What the game really does best is make you feel like a military badass. The tactical options, advanced equipment and varied weapons make the art of bringing death to bad people an unadulterated joy.
After ploughing through the campaign, there are incentives to return to the missions in the additional challenges set for each level, such as killing eight people with an assault rifle in 30 seconds, for example. You can also team up with a friend to take on the campaign, and there are some decent options in unlocking and customising new weapons.
Future Soldier possibly places even greater emphasis on its online multiplayer game, even putting the tab above 'campaign' on the main menu. The competitive game adopts all of the best bits of the single player game, including the AR heads up display for identifying enemy threats and scoping tactics, along with the gadgets, such as the UAV drone for aerial surveys of the battle ground. However, players must earn XP and rank up to access the full extent of the kit and upgrades.
Maps support up to 16 players on Conflict matches, involving objectives being delivered in stages, along with the Saboteur mode, tasking players with planting a bomb behind enemy lines and then detonating it.
Siege matches will appeal to the hardcore as respawns are disabled, while Decoy involves players deactivating enemy hardware. All classes - Scout, Rifleman and Engineer - can be levelled up depending on your playing style.

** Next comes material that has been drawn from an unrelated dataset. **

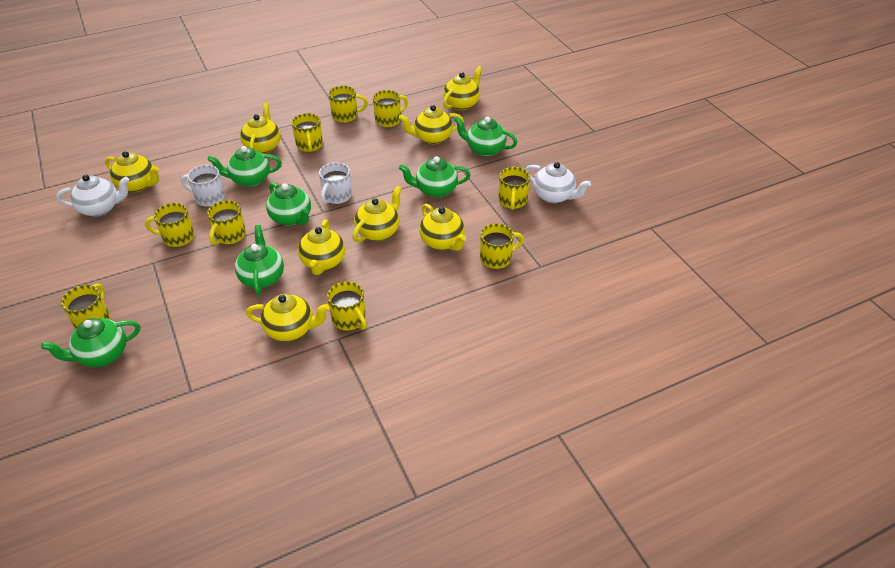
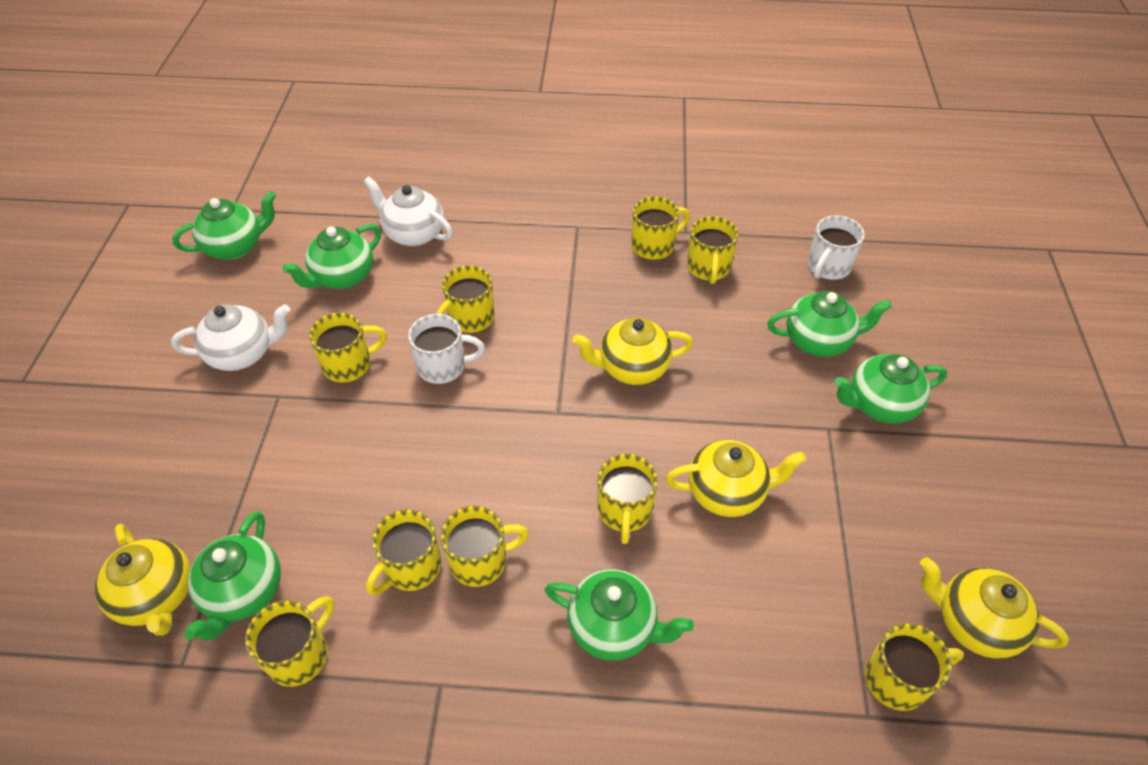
yellow teapot: [105,151,159,192] [240,103,281,154] [246,294,330,341] [298,219,345,275] [352,186,402,242] [399,105,464,144] [419,204,466,251] [443,66,482,110] = 8 -> [95,524,191,636] [573,318,693,385] [665,440,806,517] [920,557,1069,658] = 4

Future Soldier could have ended up a real mess - and some hardcore Ghost Recon fans may still think it is - but the majority of players will find a really engaging game in both single and multiplayer. Ubisoft has managed to simplify some of the tactical aspects of the series and unite them with a broader action focus.
At times the game stumbles into Call of Duty cliché, but mostly it ticks along at a good pace and succeeds in really making you feel like the ultimate soldier, attempting to save the world... all over again.